[Collected data]
================================

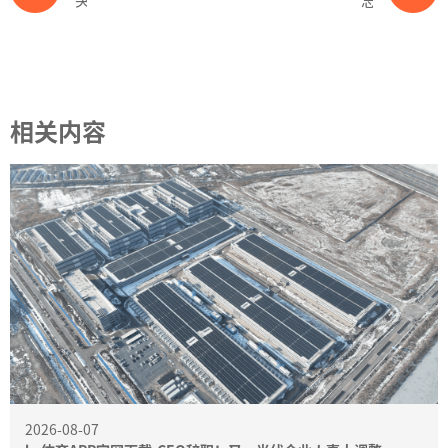
相关内容
2026-08-07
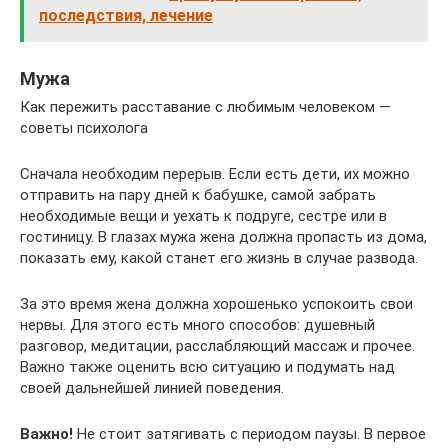
последствия, лечение
Мужа
Как пережить расставание с любимым человеком —
советы психолога
Сначала необходим перерыв. Если есть дети, их можно
отправить на пару дней к бабушке, самой забрать
необходимые вещи и уехать к подруге, сестре или в
гостиницу. В глазах мужа жена должна пропасть из дома,
показать ему, какой станет его жизнь в случае развода.
За это время жена должна хорошенько успокоить свои
нервы. Для этого есть много способов: душевный
разговор, медитации, расслабляющий массаж и прочее.
Важно также оценить всю ситуацию и подумать над
своей дальнейшей линией поведения.
Важно!
Не стоит затягивать с периодом паузы. В первое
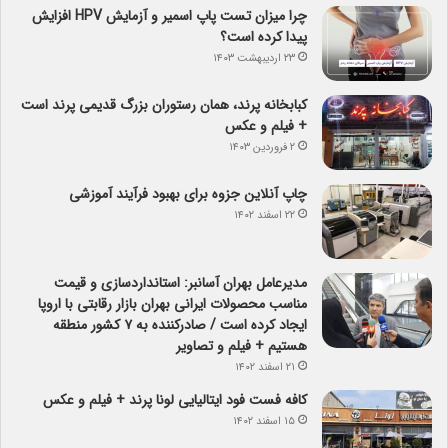
چرا میزان تست پاپ اسمیر و آزمایش HPV افزایش
پیدا کرده است؟
۲۳ اردیبهشت ۱۴۰۳
کبابخانه پرند، همان رستوران بزرگ قدیمی پرند است
+ فیلم و عکس
۲ فروردین ۱۴۰۳
چاپ آنلاین جزوه برای بهبود فرآیند آموزشی
۲۲ اسفند ۱۴۰۲
مدیرعامل بهران آسانبر: استانداردسازی و قیمت
مناسب محصولات ایرانی بهران بازار رقابتی با اروپا
ایجاد کرده است / صادرکننده به ۷ کشور منطقه
هستیم + فیلم و تصاویر
۲۱ اسفند ۱۴۰۲
کافه فست فود ایتالیایی لونا پرند + فیلم و عکس
۱۵ اسفند ۱۴۰۲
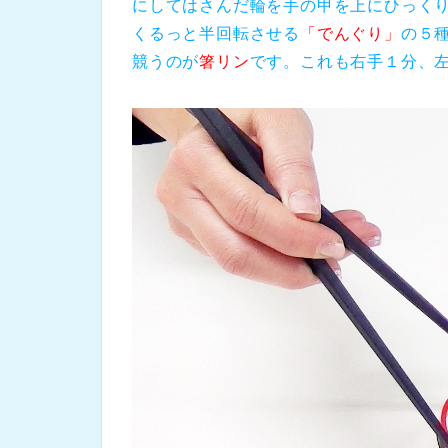
にしてはさんだ輪を手の甲を上にひっく
くるっと半回転させる
「でんぐり」
の５
競うのが
箸リン
です。これも右手１分、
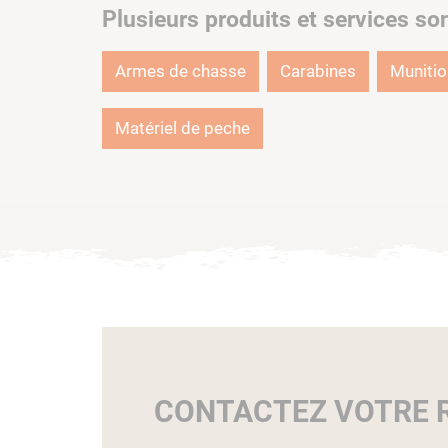
Plusieurs produits et services so
Armes de chasse
Carabines
Muniti
Matériel de peche
CONTACTEZ VOTRE R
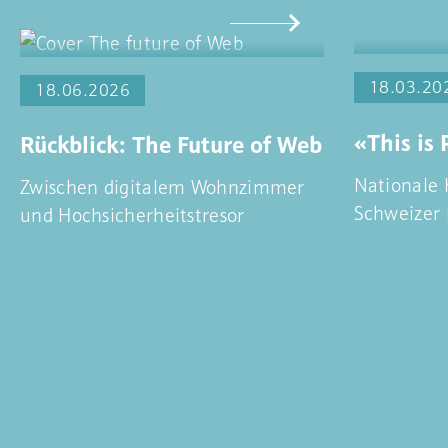
18.03.20
18.06.2026
«This is
Rückblick: The Future of Web
Nationale 
Zwischen digitalem Wohnzimmer
Schweizer 
und Hochsicherheitstresor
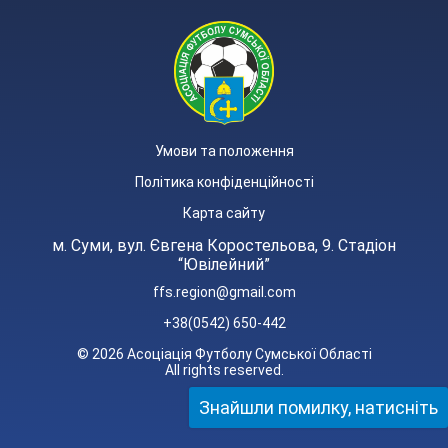
Умови та положення
Політика конфіденційності
Карта сайту
м. Суми, вул. Євгена Коростельова, 9. Стадіон
“Ювілейний”
ffs.region@gmail.com
+38(0542) 650-442
© 2026 Асоціація Футболу Сумської Області
All rights reserved.
Знайшли помилку, натисніть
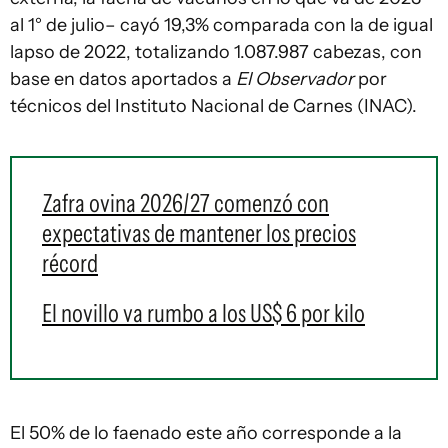
al 1° de julio– cayó 19,3% comparada con la de igual
lapso de 2022, totalizando 1.087.987 cabezas, con
base en datos aportados a
El Observador
por
técnicos del Instituto Nacional de Carnes (INAC).
Zafra ovina 2026/27 comenzó con
expectativas de mantener los precios
récord
El novillo va rumbo a los US$ 6 por kilo
El 50% de lo faenado este año corresponde a la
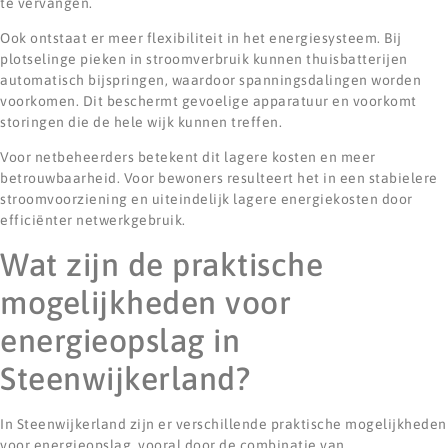
te vervangen.
Ook ontstaat er meer flexibiliteit in het energiesysteem. Bij
plotselinge pieken in stroomverbruik kunnen thuisbatterijen
automatisch bijspringen, waardoor spanningsdalingen worden
voorkomen. Dit beschermt gevoelige apparatuur en voorkomt
storingen die de hele wijk kunnen treffen.
Voor netbeheerders betekent dit lagere kosten en meer
betrouwbaarheid. Voor bewoners resulteert het in een stabielere
stroomvoorziening en uiteindelijk lagere energiekosten door
efficiënter netwerkgebruik.
Wat zijn de praktische
mogelijkheden voor
energieopslag in
Steenwijkerland?
In Steenwijkerland zijn er verschillende praktische mogelijkheden
voor energieopslag, vooral door de combinatie van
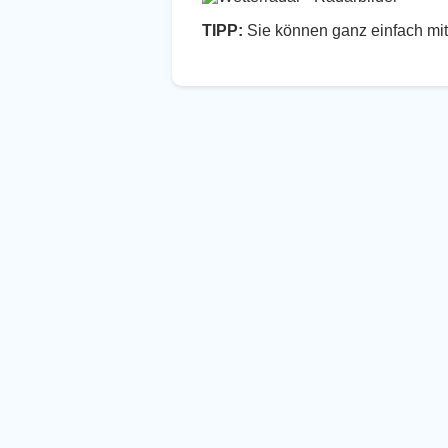
TIPP:
Sie können ganz einfach mit 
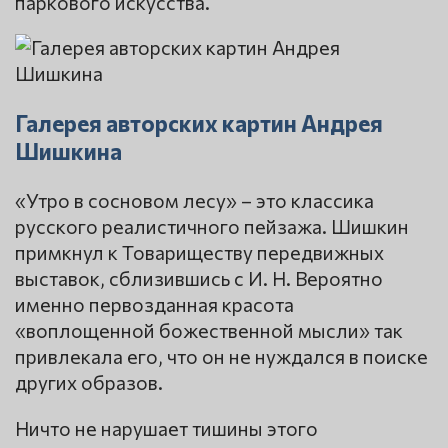
паркового искусства.
Галерея авторских картин Андрея
Шишкина
«Утро в сосновом лесу» – это классика
русского реалистичного пейзажа. Шишкин
примкнул к Товариществу передвижных
выставок, сблизившись с И. Н. Вероятно
именно первозданная красота
«воплощенной божественной мысли» так
привлекала его, что он не нуждался в поиске
других образов.
Ничто не нарушает тишины этого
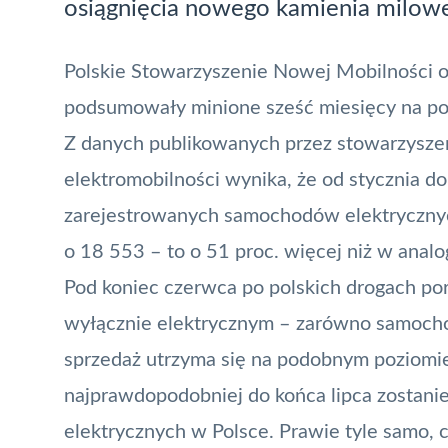
osiągnięcia nowego kamienia milow
Polskie Stowarzyszenie Nowej Mobilności 
podsumowały minione sześć miesięcy na pol
Z danych publikowanych przez stowarzyszen
elektromobilności wynika, że od stycznia 
zarejestrowanych samochodów elektrycznych.
o 18 553 – to o 51 proc. więcej niż w anal
Pod koniec czerwca po polskich drogach po
wyłącznie elektrycznym – zarówno samocho
sprzedaż utrzyma się na podobnym poziomie
najprawdopodobniej do końca lipca zostan
elektrycznych w Polsce. Prawie tyle samo, 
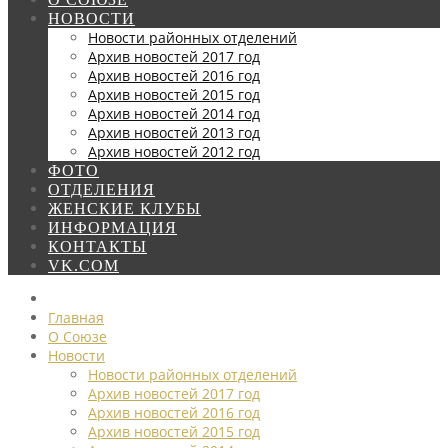
НОВОСТИ
Новости районных отделений
Архив новостей 2017 год
Архив новостей 2016 год
Архив новостей 2015 год
Архив новостей 2014 год
Архив новостей 2013 год
Архив новостей 2012 год
ФОТО
ОТДЕЛЕНИЯ
ЖЕНСКИЕ КЛУБЫ
ИНФОРМАЦИЯ
КОНТАКТЫ
VK.COM
Главная
О Союзе
Новости
Новости районных отделений
Архив новостей 2017 год
Архив новостей 2016 год
Архив новостей 2015 год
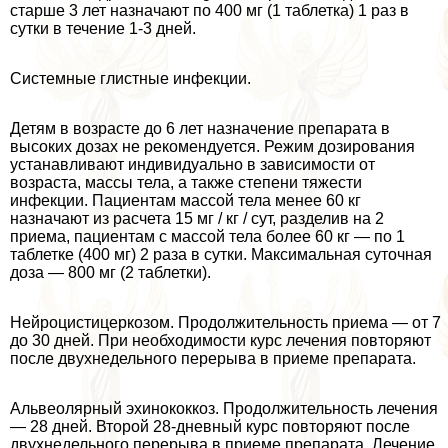
старше 3 лет назначают по 400 мг (1 таблетка) 1 раз в
сутки в течение 1-3 дней.
Системные глистные инфекции.
Детям в возрасте до 6 лет назначение препарата в
высоких дозах не рекомендуется. Режим дозирования
устанавливают индивидуально в зависимости от
возраста, массы тела, а также степени тяжести
инфекции. Пациентам массой тела менее 60 кг
назначают из расчета 15 мг / кг / сут, разделив на 2
приема, пациентам с массой тела более 60 кг — по 1
таблетке (400 мг) 2 раза в сутки. Максимальная суточная
доза — 800 мг (2 таблетки).
Нейроцистицеркозом. Продолжительность приема — от 7
до 30 дней. При необходимости курс лечения повторяют
после двухнедельного перерыва в приеме препарата.
Альвеолярный эхинококкоз. Продолжительность лечения
— 28 дней. Второй 28-дневный курс повторяют после
двухнедельного перерыва в приеме препарата. Лечение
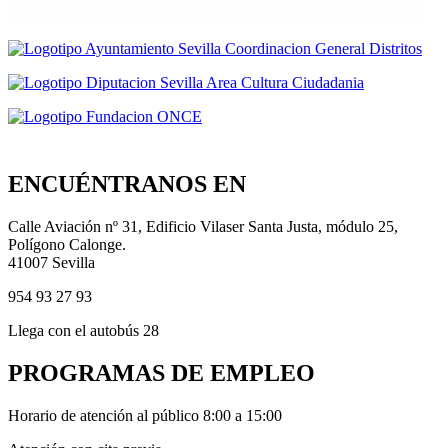
ENCUÉNTRANOS EN
Calle Aviación nº 31, Edificio Vilaser Santa Justa, módulo 25,
Polígono Calonge.
41007 Sevilla
954 93 27 93
Llega con el autobús 28
PROGRAMAS DE EMPLEO
Horario de atención al público 8:00 a 15:00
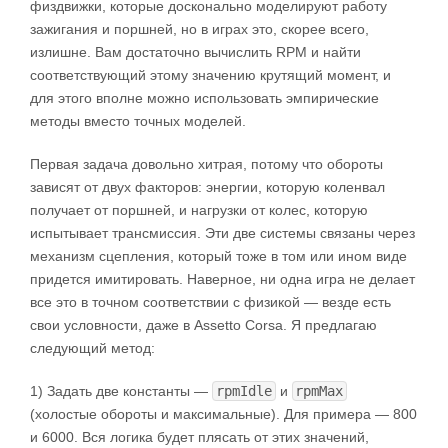
физдвижки, которые досконально моделируют работу
зажигания и поршней, но в играх это, скорее всего,
излишне. Вам достаточно вычислить RPM и найти
соответствующий этому значению крутящий момент, и
для этого вполне можно использовать эмпирические
методы вместо точных моделей.
Первая задача довольно хитрая, потому что обороты
зависят от двух факторов: энергии, которую коленвал
получает от поршней, и нагрузки от колес, которую
испытывает трансмиссия. Эти две системы связаны через
механизм сцепления, который тоже в том или ином виде
придется имитировать. Наверное, ни одна игра не делает
все это в точном соответствии с физикой — везде есть
свои условности, даже в Assetto Corsa. Я предлагаю
следующий метод:
1) Задать две константы —
rpmIdle
и
rpmMax
(холостые обороты и максимальные). Для примера — 800
и 6000. Вся логика будет плясать от этих значений,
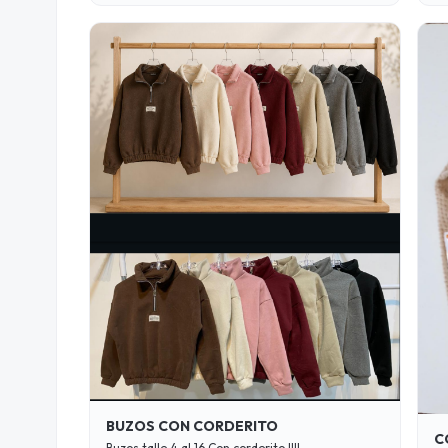
BUZOS CON CORDERITO
C
Buzos talle 4 al 16 Con corderito !!!!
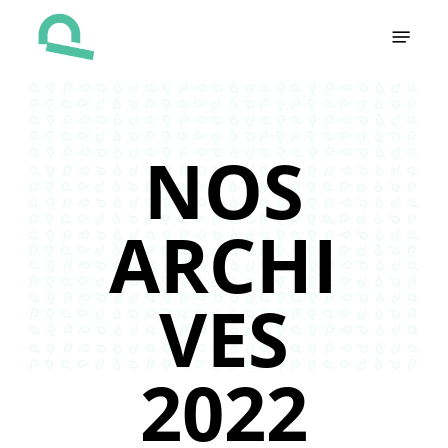
Skip
Menu
to
main
content
NOS
ARCHI
VES
2022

================================

WHAT THE TASK REQUIRES
The records above are to be set down exactly as written, with no images.

WRITTEN REPLY
相关内容
2026-08-07
последствия, лечение
Мужа
Как пережить расставание с любимым человеком —
советы психолога
Сначала необходим перерыв. Если есть дети, их можно
отправить на пару дней к бабушке, самой забрать
необходимые вещи и уехать к подруге, сестре или в
гостиницу. В глазах мужа жена должна пропасть из дома,
показать ему, какой станет его жизнь в случае развода.
За это время жена должна хорошенько успокоить свои
нервы. Для этого есть много способов: душевный
разговор, медитации, расслабляющий массаж и прочее.
Важно также оценить всю ситуацию и подумать над
своей дальнейшей линией поведения.
Важно!
Не стоит затягивать с периодом паузы. В первое
چرا میزان تست پاپ اسمیر و آزمایش HPV افزایش
پیدا کرده است؟
۲۳ اردیبهشت ۱۴۰۳
کبابخانه پرند، همان رستوران بزرگ قدیمی پرند است
+ فیلم و عکس
۲ فروردین ۱۴۰۳
چاپ آنلاین جزوه برای بهبود فرآیند آموزشی
۲۲ اسفند ۱۴۰۲
مدیرعامل بهران آسانبر: استانداردسازی و قیمت
مناسب محصولات ایرانی بهران بازار رقابتی با اروپا
ایجاد کرده است / صادرکننده به ۷ کشور منطقه
هستیم + فیلم و تصاویر
۲۱ اسفند ۱۴۰۲
کافه فست فود ایتالیایی لونا پرند + فیلم و عکس
۱۵ اسفند ۱۴۰۲
にしてはさんだ輪を手の甲を上にひっく
くるっと半回転させる
「でんぐり」
の５
競うのが
箸リン
です。これも右手１分、
Plusieurs produits et services so
Armes de chasse
Carabines
Muniti
Matériel de peche
CONTACTEZ VOTRE R
18.03.20
18.06.2026
«This is
Rückblick: The Future of Web
Nationale 
Zwischen digitalem Wohnzimmer
Schweizer 
und Hochsicherheitstresor
Умови та положення
Політика конфіденційності
Карта сайту
м. Суми, вул. Євгена Коростельова, 9. Стадіон
“Ювілейний”
ffs.region@gmail.com
+38(0542) 650-442
© 2026 Асоціація Футболу Сумської Області
All rights reserved.
Знайшли помилку, натисніть
al 1° de julio– cayó 19,3% comparada con la de igual
lapso de 2022, totalizando 1.087.987 cabezas, con
base en datos aportados a
El Observador
por
técnicos del Instituto Nacional de Carnes (INAC).
Zafra ovina 2026/27 comenzó con
expectativas de mantener los precios
récord
El novillo va rumbo a los US$ 6 por kilo
El 50% de lo faenado este año corresponde a la
te vervangen.
Ook ontstaat er meer flexibiliteit in het energiesysteem. Bij
plotselinge pieken in stroomverbruik kunnen thuisbatterijen
automatisch bijspringen, waardoor spanningsdalingen worden
voorkomen. Dit beschermt gevoelige apparatuur en voorkomt
storingen die de hele wijk kunnen treffen.
Voor netbeheerders betekent dit lagere kosten en meer
betrouwbaarheid. Voor bewoners resulteert het in een stabielere
stroomvoorziening en uiteindelijk lagere energiekosten door
efficiënter netwerkgebruik.
Wat zijn de praktische
mogelijkheden voor
energieopslag in
Steenwijkerland?
In Steenwijkerland zijn er verschillende praktische mogelijkheden
voor energieopslag, vooral door de combinatie van
TIPP:
Sie können ganz einfach mit 
паркового искусства.
Галерея авторских картин Андрея
Шишкина
«Утро в сосновом лесу» – это классика
русского реалистичного пейзажа. Шишкин
примкнул к Товариществу передвижных
выставок, сблизившись с И. Н. Вероятно
именно первозданная красота
«воплощенной божественной мысли» так
привлекала его, что он не нуждался в поиске
других образов.
Ничто не нарушает тишины этого
osiągnięcia nowego kamienia milow
Polskie Stowarzyszenie Nowej Mobilności 
podsumowały minione sześć miesięcy na pol
Z danych publikowanych przez stowarzyszen
elektromobilności wynika, że od stycznia 
zarejestrowanych samochodów elektrycznych.
o 18 553 – to o 51 proc. więcej niż w anal
Pod koniec czerwca po polskich drogach po
wyłącznie elektrycznym – zarówno samocho
sprzedaż utrzyma się na podobnym poziomie
najprawdopodobniej do końca lipca zostan
elektrycznych w Polsce. Prawie tyle samo, 
НОВОСТИ
Новости районных отделений
Архив новостей 2017 год
Архив новостей 2016 год
Архив новостей 2015 год
Архив новостей 2014 год
Архив новостей 2013 год
Архив новостей 2012 год
ФОТО
ОТДЕЛЕНИЯ
ЖЕНСКИЕ КЛУБЫ
ИНФОРМАЦИЯ
КОНТАКТЫ
VK.COM
Главная
О Союзе
Новости
Новости районных отделений
Архив новостей 2017 год
Архив новостей 2016 год
Архив новостей 2015 год
старше 3 лет назначают по 400 мг (1 таблетка) 1 раз в
сутки в течение 1-3 дней.
Системные глистные инфекции.
Детям в возрасте до 6 лет назначение препарата в
высоких дозах не рекомендуется. Режим дозирования
устанавливают индивидуально в зависимости от
возраста, массы тела, а также степени тяжести
инфекции. Пациентам массой тела менее 60 кг
назначают из расчета 15 мг / кг / сут, разделив на 2
приема, пациентам с массой тела более 60 кг — по 1
таблетке (400 мг) 2 раза в сутки. Максимальная суточная
доза — 800 мг (2 таблетки).
Нейроцистицеркозом. Продолжительность приема — от 7
до 30 дней. При необходимости курс лечения повторяют
после двухнедельного перерыва в приеме препарата.
Альвеолярный эхинококкоз. Продолжительность лечения
— 28 дней. Второй 28-дневный курс повторяют после
двухнедельного перерыва в приеме препарата. Лечение
ENCUÉNTRANOS EN
Calle Aviación nº 31, Edificio Vilaser Santa Justa, módulo 25,
Polígono Calonge.
41007 Sevilla
954 93 27 93
Llega con el autobús 28
PROGRAMAS DE EMPLEO
Horario de atención al público 8:00 a 15:00
физдвижки, которые досконально моделируют работу
зажигания и поршней, но в играх это, скорее всего,
излишне. Вам достаточно вычислить RPM и найти
соответствующий этому значению крутящий момент, и
для этого вполне можно использовать эмпирические
методы вместо точных моделей.
Первая задача довольно хитрая, потому что обороты
зависят от двух факторов: энергии, которую коленвал
получает от поршней, и нагрузки от колес, которую
испытывает трансмиссия. Эти две системы связаны через
механизм сцепления, который тоже в том или ином виде
придется имитировать. Наверное, ни одна игра не делает
все это в точном соответствии с физикой — везде есть
свои условности, даже в Assetto Corsa. Я предлагаю
следующий метод:
1) Задать две константы —
rpmIdle
и
rpmMax
(холостые обороты и максимальные). Для примера — 800
и 6000. Вся логика будет плясать от этих значений,
BUZOS CON CORDERITO
C
Buzos talle 4 al 16 Con corderito !!!!
Skip
Menu
to
main
content
NOS
ARCHI
VES
2022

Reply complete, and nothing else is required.